Fresh off a $55 million funding round and already on its way to ushering its latest transcatheter mitral valve replacement (TMVR) system into clinical trials, InnovHeart has scooped up a new CEO to oversee that progress.

The Milan- and Boston-based company tapped David Wilson for the job, it announced Wednesday. As both chief executive and an executive member of its board of directors, he’ll be tasked with leading InnovHeart through the process of bringing its transseptal Saturn TMVR system first to clinical trials. If approved by regulatory agencies, the system could compete in the commercial market against devices from medtech giants like Abbott and Medtronic, the latter of which is still awaiting FDA sign-off on its own TMVR system.

The Saturn system is placed in the heart to treat mitral regurgitation, in which the mitral valve between the left ventricle and the left atrium doesn’t properly close, allowing blood to flow in the wrong direction back into the heart. InnovHeart’s first iteration of the system was transapical, meaning that it was implanted in the heart using a catheter sent through an incision in the chest; in the new, transseptal approach, the catheter is instead fed through the femoral vein.

“We have been encouraged by the outstanding medium-term results of the transapical system, and we fully anticipate that the best-in-class hemodynamics will be reflected in the first-in-human implantation of the same Saturn valve transeptally,” said Keith Dawkins, M.D., chairman of the company’s board. “David’s range of leadership skills will further enhance the commitment, drive and engineering prowess of the strong InnovHeart team.”

Wilson is joining InnovHeart fresh off a stint at Haemonetics, developer of blood and plasma collection technologies. In his nearly half a decade there, he served as global president of the company’s plasmapheresis and software business.

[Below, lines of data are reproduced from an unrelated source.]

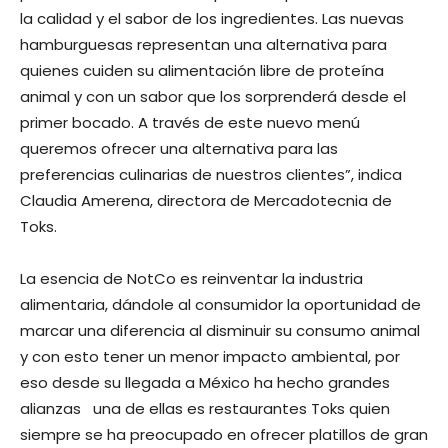
la calidad y el sabor de los ingredientes. Las nuevas
hamburguesas representan una alternativa para
quienes cuiden su alimentación libre de proteína
animal y con un sabor que los sorprenderá desde el
primer bocado. A través de este nuevo menú
queremos ofrecer una alternativa para las
preferencias culinarias de nuestros clientes”, indica
Claudia Amerena, directora de Mercadotecnia de
Toks.
La esencia de NotCo es reinventar la industria
alimentaria, dándole al consumidor la oportunidad de
marcar una diferencia al disminuir su consumo animal
y con esto tener un menor impacto ambiental, por
eso desde su llegada a México ha hecho grandes
alianzas una de ellas es restaurantes Toks quien
siempre se ha preocupado en ofrecer platillos de gran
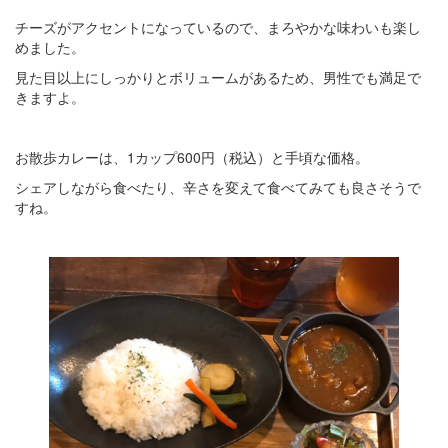
チーズがアクセントになっているので、まろやかな味わいも楽し
めました。
見た目以上にしっかりとボリュームがあるため、男性でも満足で
きますよ。
お散歩カレーは、1カップ600円（税込）と手頃な価格。
シェアしながら食べたり、辛さを変えて食べてみても良さそうで
すね。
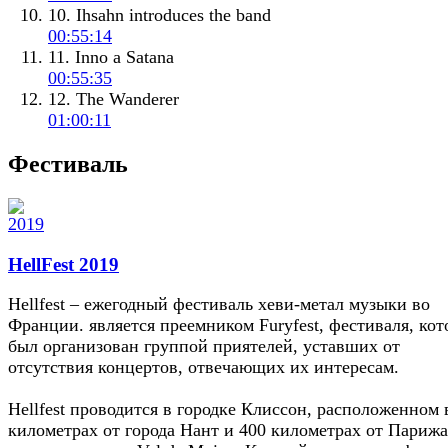
10. Ihsahn introduces the band
00:55:14
11. Inno a Satana
00:55:35
12. The Wanderer
01:00:11
Фестиваль
HellFest 2019
Hellfest – ежегодный фестиваль хеви-метал музыки во
Франции. является преемником Furyfest, фестиваля, ко
был организован группой приятелей, уставших от
отсутствия концертов, отвечающих их интересам.
Hellfest проводится в городке Клиссон, расположенном 
километрах от города Нант и 400 километрах от Парижа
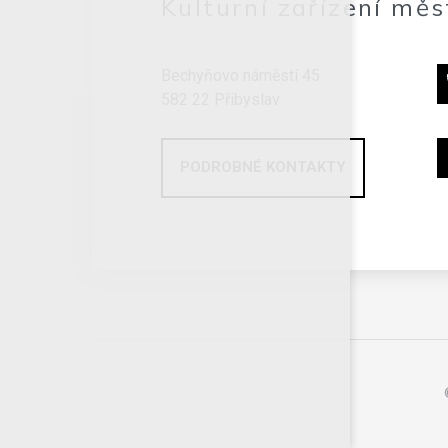
Kulturní zařízení měs
Bechyňovo náměstí 45
582 22 Přibyslav
PODROBNÉ KONTAKTY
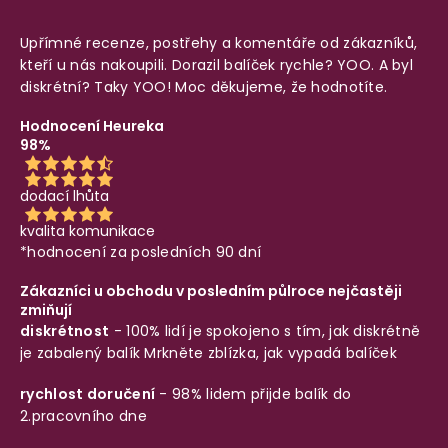
Upřímné recenze, postřehy a komentáře od zákazníků,
kteří u nás nakoupili. Dorazil balíček rychle? YOO. A byl
diskrétní? Taky YOO! Moc děkujeme, že hodnotíte.
Hodnocení Heureka
98%
dodací lhůta
kvalita komunikace
*hodnocení za posledních 90 dní
Zákazníci u obchodu v posledním půlroce nejčastěji
zmiňují
diskrétnost
- 100% lidí je spokojeno s tím, jak diskrétně
je zabalený balík
Mrkněte zblízka, jak vypadá balíček
rychlost doručení
- 98% lidem přijde balík do
2.pracovního dne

Prior to that, he spent more than two decades within several of Johnson & Johnson’s medical device subsidiaries. After beginning his career with more than a decade’s worth of positions at vascular devicemaker Cordis, he was tapped first for a worldwide vice president role at surgical tech developer Ethicon and then as global president of Mentor Worldwide’s plastic surgery business.

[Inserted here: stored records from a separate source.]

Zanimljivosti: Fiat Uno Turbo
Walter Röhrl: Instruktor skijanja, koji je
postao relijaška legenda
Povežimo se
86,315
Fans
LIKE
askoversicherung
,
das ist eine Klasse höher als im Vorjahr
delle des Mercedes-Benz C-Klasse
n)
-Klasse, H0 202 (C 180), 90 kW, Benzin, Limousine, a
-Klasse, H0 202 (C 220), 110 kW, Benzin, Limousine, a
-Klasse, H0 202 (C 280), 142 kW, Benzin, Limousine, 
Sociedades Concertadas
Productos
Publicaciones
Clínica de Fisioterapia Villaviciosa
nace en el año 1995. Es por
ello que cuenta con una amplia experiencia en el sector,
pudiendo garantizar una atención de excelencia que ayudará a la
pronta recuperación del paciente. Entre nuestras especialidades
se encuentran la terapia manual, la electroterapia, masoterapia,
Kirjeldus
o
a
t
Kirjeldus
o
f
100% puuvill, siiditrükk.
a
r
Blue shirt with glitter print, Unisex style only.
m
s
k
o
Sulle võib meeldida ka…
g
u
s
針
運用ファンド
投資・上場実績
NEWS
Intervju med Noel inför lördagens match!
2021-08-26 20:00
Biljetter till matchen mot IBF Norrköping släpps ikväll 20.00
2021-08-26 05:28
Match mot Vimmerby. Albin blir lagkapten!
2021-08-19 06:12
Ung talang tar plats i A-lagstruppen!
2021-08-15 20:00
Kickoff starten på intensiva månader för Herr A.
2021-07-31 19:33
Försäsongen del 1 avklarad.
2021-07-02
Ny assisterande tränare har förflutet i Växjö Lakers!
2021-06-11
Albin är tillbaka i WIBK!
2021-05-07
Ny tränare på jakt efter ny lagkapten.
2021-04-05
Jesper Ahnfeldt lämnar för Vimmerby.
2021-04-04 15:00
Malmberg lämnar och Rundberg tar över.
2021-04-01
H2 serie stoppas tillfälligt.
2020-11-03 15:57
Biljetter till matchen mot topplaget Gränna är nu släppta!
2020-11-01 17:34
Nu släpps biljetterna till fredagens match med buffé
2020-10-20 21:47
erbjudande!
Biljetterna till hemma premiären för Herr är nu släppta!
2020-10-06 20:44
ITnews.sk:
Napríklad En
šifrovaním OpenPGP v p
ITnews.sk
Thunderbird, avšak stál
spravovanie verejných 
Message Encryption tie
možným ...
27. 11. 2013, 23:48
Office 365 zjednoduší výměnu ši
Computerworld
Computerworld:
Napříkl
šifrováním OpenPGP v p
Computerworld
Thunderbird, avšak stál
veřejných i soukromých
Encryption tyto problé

Wilson’s time at J&J culminated with a return to Cordis as worldwide president in 2015, just in time to guide the company through its $1.9 billion sale to Cardinal Health. (Cardinal has since sold off the subsidiary in a $1 billion deal with private equity firm Hellman & Friedman that was completed last year.)

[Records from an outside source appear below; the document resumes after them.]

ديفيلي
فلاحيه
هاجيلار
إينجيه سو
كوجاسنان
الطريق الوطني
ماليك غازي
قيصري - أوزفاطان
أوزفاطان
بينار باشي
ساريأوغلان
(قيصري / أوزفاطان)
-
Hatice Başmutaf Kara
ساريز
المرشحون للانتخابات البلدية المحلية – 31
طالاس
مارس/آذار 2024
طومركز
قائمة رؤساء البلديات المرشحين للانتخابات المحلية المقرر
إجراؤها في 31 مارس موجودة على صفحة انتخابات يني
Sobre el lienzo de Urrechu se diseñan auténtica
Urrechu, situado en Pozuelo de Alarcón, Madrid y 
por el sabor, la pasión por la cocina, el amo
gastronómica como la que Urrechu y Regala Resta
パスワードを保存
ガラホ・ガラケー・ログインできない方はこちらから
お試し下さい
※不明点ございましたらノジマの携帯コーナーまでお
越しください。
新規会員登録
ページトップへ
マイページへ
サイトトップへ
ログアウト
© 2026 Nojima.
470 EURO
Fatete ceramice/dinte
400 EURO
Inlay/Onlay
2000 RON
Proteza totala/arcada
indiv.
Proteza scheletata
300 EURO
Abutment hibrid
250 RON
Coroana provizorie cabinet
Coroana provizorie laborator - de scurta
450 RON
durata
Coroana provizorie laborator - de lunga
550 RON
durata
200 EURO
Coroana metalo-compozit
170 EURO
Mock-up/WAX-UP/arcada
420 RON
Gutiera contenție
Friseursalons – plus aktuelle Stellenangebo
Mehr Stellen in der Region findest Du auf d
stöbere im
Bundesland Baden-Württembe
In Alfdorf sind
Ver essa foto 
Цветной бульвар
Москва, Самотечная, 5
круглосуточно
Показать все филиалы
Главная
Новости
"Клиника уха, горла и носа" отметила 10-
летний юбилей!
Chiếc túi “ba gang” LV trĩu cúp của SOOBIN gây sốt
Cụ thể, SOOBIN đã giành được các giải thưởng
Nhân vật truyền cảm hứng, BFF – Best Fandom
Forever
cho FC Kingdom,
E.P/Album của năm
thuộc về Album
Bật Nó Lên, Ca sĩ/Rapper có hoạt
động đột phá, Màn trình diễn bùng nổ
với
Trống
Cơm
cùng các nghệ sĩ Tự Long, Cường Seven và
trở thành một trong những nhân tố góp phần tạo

“I am excited to join the talented team at InnovHeart at this pivotal time of focus and commitment to significantly advancing transcatheter mitral valve replacement procedures enabled by our transformational Saturn platform,” Wilson said. “The innovative Saturn technology has the potential to be life-changing for patients with regurgitant mitral valves, and I’m eager to further the clinical validation of the transseptal Saturn system.”

InnovHeart’s leadership switch-up comes just a few months after it closed a series C funding round of about $55 million—but that total could go up based on royalties earned once the round’s leader Grand Pharmaceutical Group makes good on an exclusive licensing agreement to sell the Saturn system in China.